How Does Notre Dame, No. 1 in Football, Get Away With Covering Up Player Rapes?

Published November 27th, 2012, Uncategorized

Notre Dame will be playing in the college football championship game. One person not watching will be Lizzy Seeberg, a 19-year-old freshman at Saint Mary’s College in Notre Dame, Indiana, who committed suicide in September 2010. She said she had been raped ten days earlier by a Notre Dame football player, who not only was never charged but who also is still on the team.

This story, which should curdle the blood of any fan or human being, is not mine. The Chicago Tribune broke it two years ago this month. Earlier this year, Melinda Henneberger of The Washington Post, writing in the National Catholic Reporter, had more details, and also probed the larger file of unreported cases of sexual and other misconduct by Notre Dame football players.

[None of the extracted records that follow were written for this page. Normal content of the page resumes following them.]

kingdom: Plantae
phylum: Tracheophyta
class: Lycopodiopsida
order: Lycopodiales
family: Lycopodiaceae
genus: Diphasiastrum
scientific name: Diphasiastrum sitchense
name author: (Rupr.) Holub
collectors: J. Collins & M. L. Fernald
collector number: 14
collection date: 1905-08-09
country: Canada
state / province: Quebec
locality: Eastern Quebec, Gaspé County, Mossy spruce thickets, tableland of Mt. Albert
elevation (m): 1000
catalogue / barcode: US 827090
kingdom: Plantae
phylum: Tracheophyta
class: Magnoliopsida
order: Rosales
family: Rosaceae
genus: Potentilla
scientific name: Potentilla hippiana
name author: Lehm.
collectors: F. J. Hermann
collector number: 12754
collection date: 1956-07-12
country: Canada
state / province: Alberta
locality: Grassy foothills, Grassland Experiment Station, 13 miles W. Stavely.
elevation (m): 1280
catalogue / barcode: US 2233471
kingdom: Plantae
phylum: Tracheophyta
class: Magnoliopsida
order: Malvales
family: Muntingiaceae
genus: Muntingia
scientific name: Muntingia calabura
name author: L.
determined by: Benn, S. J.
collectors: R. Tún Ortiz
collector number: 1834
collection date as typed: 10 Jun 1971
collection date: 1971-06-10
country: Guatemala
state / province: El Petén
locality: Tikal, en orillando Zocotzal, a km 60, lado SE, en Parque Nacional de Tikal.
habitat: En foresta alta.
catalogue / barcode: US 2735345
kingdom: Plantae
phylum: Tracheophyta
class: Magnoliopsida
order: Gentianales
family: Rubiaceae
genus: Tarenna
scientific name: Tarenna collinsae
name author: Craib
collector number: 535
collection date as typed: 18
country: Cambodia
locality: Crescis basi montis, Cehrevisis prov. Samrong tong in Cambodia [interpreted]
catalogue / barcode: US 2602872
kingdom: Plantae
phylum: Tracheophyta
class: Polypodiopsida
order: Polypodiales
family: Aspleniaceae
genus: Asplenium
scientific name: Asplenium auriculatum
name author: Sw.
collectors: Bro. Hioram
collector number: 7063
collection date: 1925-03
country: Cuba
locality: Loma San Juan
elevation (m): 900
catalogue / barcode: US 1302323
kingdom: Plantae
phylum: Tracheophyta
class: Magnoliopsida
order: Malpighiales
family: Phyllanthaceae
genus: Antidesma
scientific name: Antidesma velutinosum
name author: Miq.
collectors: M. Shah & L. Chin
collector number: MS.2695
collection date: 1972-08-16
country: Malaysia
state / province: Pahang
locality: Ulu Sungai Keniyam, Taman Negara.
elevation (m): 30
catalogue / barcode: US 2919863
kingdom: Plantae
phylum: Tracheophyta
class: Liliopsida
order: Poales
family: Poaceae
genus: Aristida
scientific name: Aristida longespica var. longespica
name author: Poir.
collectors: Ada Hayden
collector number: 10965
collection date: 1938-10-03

Updating it all in this week’s Sports Illustrated, writer TIm Layden sketches a culture eerily similar to that of the late Joe Paterno at Penn State. At both universities, the administrators responsible for investigating and imposing discipline in these incidents were driven into exile by the special treatment demanded and achieved by their football potentates.

“Old Notre Dame will win over all….”

Including, it seems, over decency, honor, or anything else impinging on its football profits. The U.S. Department of Education’s Equity in Athletics data-analysis tool pegged those at $43,228,691 in the year before the Fighting Irish made their glorious return to No. 1.